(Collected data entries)

-*-

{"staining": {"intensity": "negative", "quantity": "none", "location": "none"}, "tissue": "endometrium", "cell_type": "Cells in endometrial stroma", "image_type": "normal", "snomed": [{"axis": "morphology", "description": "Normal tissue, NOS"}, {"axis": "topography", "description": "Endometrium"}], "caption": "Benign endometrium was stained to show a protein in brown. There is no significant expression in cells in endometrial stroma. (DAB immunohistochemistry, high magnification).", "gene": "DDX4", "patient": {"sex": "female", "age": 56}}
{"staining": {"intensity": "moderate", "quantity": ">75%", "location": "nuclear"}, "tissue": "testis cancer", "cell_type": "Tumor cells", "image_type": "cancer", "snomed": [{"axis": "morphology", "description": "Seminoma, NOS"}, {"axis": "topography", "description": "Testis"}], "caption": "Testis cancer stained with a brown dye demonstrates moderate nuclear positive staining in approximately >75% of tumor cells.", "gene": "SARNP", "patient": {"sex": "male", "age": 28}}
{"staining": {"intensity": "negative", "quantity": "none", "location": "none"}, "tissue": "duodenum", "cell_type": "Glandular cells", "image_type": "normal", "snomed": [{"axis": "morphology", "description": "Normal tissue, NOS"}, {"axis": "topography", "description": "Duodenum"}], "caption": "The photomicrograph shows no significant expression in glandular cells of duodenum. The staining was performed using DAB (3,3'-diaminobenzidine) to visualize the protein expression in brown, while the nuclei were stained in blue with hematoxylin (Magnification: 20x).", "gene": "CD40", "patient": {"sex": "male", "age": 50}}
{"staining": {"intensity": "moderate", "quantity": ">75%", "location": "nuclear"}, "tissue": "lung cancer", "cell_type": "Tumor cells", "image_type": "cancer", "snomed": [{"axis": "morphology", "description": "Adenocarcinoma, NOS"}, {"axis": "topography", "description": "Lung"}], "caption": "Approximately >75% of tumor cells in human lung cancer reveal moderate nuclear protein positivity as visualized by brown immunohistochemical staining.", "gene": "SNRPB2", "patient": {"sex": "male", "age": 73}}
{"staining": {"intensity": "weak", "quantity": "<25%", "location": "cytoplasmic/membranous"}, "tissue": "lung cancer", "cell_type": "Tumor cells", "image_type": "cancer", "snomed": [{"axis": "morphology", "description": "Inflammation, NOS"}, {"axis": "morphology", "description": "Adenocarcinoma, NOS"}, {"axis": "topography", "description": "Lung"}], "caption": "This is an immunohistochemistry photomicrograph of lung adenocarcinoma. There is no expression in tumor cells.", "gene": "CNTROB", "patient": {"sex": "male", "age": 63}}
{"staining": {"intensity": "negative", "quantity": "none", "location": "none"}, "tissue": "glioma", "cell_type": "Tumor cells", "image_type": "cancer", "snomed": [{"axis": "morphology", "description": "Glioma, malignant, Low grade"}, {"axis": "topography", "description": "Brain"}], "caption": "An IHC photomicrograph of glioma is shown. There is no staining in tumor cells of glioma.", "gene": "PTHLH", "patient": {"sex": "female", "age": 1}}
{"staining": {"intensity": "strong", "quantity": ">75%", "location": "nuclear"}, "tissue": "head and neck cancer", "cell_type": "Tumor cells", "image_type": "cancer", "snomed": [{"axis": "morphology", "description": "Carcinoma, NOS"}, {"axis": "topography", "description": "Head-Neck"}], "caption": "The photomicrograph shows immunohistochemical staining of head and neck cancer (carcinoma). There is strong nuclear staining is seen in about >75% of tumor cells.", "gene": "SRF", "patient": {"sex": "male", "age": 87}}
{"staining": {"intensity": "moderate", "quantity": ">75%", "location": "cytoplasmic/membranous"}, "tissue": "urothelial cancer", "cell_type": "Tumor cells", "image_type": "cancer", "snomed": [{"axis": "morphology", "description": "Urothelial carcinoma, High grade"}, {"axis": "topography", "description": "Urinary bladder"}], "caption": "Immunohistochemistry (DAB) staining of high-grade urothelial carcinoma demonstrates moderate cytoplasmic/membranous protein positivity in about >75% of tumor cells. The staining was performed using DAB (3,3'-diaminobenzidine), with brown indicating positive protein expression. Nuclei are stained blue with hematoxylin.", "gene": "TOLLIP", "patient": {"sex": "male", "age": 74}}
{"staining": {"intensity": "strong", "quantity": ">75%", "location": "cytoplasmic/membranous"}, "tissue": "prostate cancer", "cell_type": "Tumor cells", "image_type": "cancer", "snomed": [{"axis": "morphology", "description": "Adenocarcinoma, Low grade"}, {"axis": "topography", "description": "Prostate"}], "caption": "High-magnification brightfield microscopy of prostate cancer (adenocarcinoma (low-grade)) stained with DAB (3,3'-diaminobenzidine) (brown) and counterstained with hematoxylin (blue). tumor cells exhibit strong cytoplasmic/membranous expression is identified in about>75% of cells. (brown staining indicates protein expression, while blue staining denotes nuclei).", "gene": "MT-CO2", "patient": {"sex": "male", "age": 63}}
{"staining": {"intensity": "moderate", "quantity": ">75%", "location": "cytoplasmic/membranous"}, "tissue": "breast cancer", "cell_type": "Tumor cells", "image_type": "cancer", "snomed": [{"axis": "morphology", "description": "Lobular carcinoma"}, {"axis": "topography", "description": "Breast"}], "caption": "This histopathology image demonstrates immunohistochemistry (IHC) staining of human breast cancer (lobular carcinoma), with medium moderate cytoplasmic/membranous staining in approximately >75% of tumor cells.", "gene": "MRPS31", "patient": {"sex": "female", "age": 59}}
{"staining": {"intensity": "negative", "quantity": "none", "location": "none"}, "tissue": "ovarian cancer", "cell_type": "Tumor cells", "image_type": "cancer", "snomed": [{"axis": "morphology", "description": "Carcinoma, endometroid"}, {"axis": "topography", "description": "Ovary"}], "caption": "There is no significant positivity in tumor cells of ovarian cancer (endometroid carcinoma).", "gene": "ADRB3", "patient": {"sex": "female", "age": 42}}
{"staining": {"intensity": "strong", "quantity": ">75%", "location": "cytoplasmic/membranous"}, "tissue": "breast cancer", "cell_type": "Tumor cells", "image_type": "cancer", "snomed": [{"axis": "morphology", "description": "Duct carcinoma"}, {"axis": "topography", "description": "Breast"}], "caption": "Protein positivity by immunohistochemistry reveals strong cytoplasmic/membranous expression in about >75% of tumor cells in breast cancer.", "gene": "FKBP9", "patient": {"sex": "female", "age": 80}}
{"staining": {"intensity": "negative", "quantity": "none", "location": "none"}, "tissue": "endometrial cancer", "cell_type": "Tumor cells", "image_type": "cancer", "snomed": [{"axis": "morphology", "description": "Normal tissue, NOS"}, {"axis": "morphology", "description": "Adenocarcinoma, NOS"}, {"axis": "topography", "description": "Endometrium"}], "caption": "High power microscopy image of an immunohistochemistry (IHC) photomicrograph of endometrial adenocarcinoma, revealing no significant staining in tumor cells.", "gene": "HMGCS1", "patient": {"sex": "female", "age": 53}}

-*-

WHAT YOU SHOULD DO → Reproduce the entries above in full and exactly.

EXERCISE ANSWER →
{"staining": {"intensity": "negative", "quantity": "none", "location": "none"}, "tissue": "endometrium", "cell_type": "Cells in endometrial stroma", "image_type": "normal", "snomed": [{"axis": "morphology", "description": "Normal tissue, NOS"}, {"axis": "topography", "description": "Endometrium"}], "caption": "Benign endometrium was stained to show a protein in brown. There is no significant expression in cells in endometrial stroma. (DAB immunohistochemistry, high magnification).", "gene": "DDX4", "patient": {"sex": "female", "age": 56}}
{"staining": {"intensity": "moderate", "quantity": ">75%", "location": "nuclear"}, "tissue": "testis cancer", "cell_type": "Tumor cells", "image_type": "cancer", "snomed": [{"axis": "morphology", "description": "Seminoma, NOS"}, {"axis": "topography", "description": "Testis"}], "caption": "Testis cancer stained with a brown dye demonstrates moderate nuclear positive staining in approximately >75% of tumor cells.", "gene": "SARNP", "patient": {"sex": "male", "age": 28}}
{"staining": {"intensity": "negative", "quantity": "none", "location": "none"}, "tissue": "duodenum", "cell_type": "Glandular cells", "image_type": "normal", "snomed": [{"axis": "morphology", "description": "Normal tissue, NOS"}, {"axis": "topography", "description": "Duodenum"}], "caption": "The photomicrograph shows no significant expression in glandular cells of duodenum. The staining was performed using DAB (3,3'-diaminobenzidine) to visualize the protein expression in brown, while the nuclei were stained in blue with hematoxylin (Magnification: 20x).", "gene": "CD40", "patient": {"sex": "male", "age": 50}}
{"staining": {"intensity": "moderate", "quantity": ">75%", "location": "nuclear"}, "tissue": "lung cancer", "cell_type": "Tumor cells", "image_type": "cancer", "snomed": [{"axis": "morphology", "description": "Adenocarcinoma, NOS"}, {"axis": "topography", "description": "Lung"}], "caption": "Approximately >75% of tumor cells in human lung cancer reveal moderate nuclear protein positivity as visualized by brown immunohistochemical staining.", "gene": "SNRPB2", "patient": {"sex": "male", "age": 73}}
{"staining": {"intensity": "weak", "quantity": "<25%", "location": "cytoplasmic/membranous"}, "tissue": "lung cancer", "cell_type": "Tumor cells", "image_type": "cancer", "snomed": [{"axis": "morphology", "description": "Inflammation, NOS"}, {"axis": "morphology", "description": "Adenocarcinoma, NOS"}, {"axis": "topography", "description": "Lung"}], "caption": "This is an immunohistochemistry photomicrograph of lung adenocarcinoma. There is no expression in tumor cells.", "gene": "CNTROB", "patient": {"sex": "male", "age": 63}}
{"staining": {"intensity": "negative", "quantity": "none", "location": "none"}, "tissue": "glioma", "cell_type": "Tumor cells", "image_type": "cancer", "snomed": [{"axis": "morphology", "description": "Glioma, malignant, Low grade"}, {"axis": "topography", "description": "Brain"}], "caption": "An IHC photomicrograph of glioma is shown. There is no staining in tumor cells of glioma.", "gene": "PTHLH", "patient": {"sex": "female", "age": 1}}
{"staining": {"intensity": "strong", "quantity": ">75%", "location": "nuclear"}, "tissue": "head and neck cancer", "cell_type": "Tumor cells", "image_type": "cancer", "snomed": [{"axis": "morphology", "description": "Carcinoma, NOS"}, {"axis": "topography", "description": "Head-Neck"}], "caption": "The photomicrograph shows immunohistochemical staining of head and neck cancer (carcinoma). There is strong nuclear staining is seen in about >75% of tumor cells.", "gene": "SRF", "patient": {"sex": "male", "age": 87}}
{"staining": {"intensity": "moderate", "quantity": ">75%", "location": "cytoplasmic/membranous"}, "tissue": "urothelial cancer", "cell_type": "Tumor cells", "image_type": "cancer", "snomed": [{"axis": "morphology", "description": "Urothelial carcinoma, High grade"}, {"axis": "topography", "description": "Urinary bladder"}], "caption": "Immunohistochemistry (DAB) staining of high-grade urothelial carcinoma demonstrates moderate cytoplasmic/membranous protein positivity in about >75% of tumor cells. The staining was performed using DAB (3,3'-diaminobenzidine), with brown indicating positive protein expression. Nuclei are stained blue with hematoxylin.", "gene": "TOLLIP", "patient": {"sex": "male", "age": 74}}
{"staining": {"intensity": "strong", "quantity": ">75%", "location": "cytoplasmic/membranous"}, "tissue": "prostate cancer", "cell_type": "Tumor cells", "image_type": "cancer", "snomed": [{"axis": "morphology", "description": "Adenocarcinoma, Low grade"}, {"axis": "topography", "description": "Prostate"}], "caption": "High-magnification brightfield microscopy of prostate cancer (adenocarcinoma (low-grade)) stained with DAB (3,3'-diaminobenzidine) (brown) and counterstained with hematoxylin (blue). tumor cells exhibit strong cytoplasmic/membranous expression is identified in about>75% of cells. (brown staining indicates protein expression, while blue staining denotes nuclei).", "gene": "MT-CO2", "patient": {"sex": "male", "age": 63}}
{"staining": {"intensity": "moderate", "quantity": ">75%", "location": "cytoplasmic/membranous"}, "tissue": "breast cancer", "cell_type": "Tumor cells", "image_type": "cancer", "snomed": [{"axis": "morphology", "description": "Lobular carcinoma"}, {"axis": "topography", "description": "Breast"}], "caption": "This histopathology image demonstrates immunohistochemistry (IHC) staining of human breast cancer (lobular carcinoma), with medium moderate cytoplasmic/membranous staining in approximately >75% of tumor cells.", "gene": "MRPS31", "patient": {"sex": "female", "age": 59}}
{"staining": {"intensity": "negative", "quantity": "none", "location": "none"}, "tissue": "ovarian cancer", "cell_type": "Tumor cells", "image_type": "cancer", "snomed": [{"axis": "morphology", "description": "Carcinoma, endometroid"}, {"axis": "topography", "description": "Ovary"}], "caption": "There is no significant positivity in tumor cells of ovarian cancer (endometroid carcinoma).", "gene": "ADRB3", "patient": {"sex": "female", "age": 42}}
{"staining": {"intensity": "strong", "quantity": ">75%", "location": "cytoplasmic/membranous"}, "tissue": "breast cancer", "cell_type": "Tumor cells", "image_type": "cancer", "snomed": [{"axis": "morphology", "description": "Duct carcinoma"}, {"axis": "topography", "description": "Breast"}], "caption": "Protein positivity by immunohistochemistry reveals strong cytoplasmic/membranous expression in about >75% of tumor cells in breast cancer.", "gene": "FKBP9", "patient": {"sex": "female", "age": 80}}
{"staining": {"intensity": "negative", "quantity": "none", "location": "none"}, "tissue": "endometrial cancer", "cell_type": "Tumor cells", "image_type": "cancer", "snomed": [{"axis": "morphology", "description": "Normal tissue, NOS"}, {"axis": "morphology", "description": "Adenocarcinoma, NOS"}, {"axis": "topography", "description": "Endometrium"}], "caption": "High power microscopy image of an immunohistochemistry (IHC) photomicrograph of endometrial adenocarcinoma, revealing no significant staining in tumor cells.", "gene": "HMGCS1", "patient": {"sex": "female", "age": 53}}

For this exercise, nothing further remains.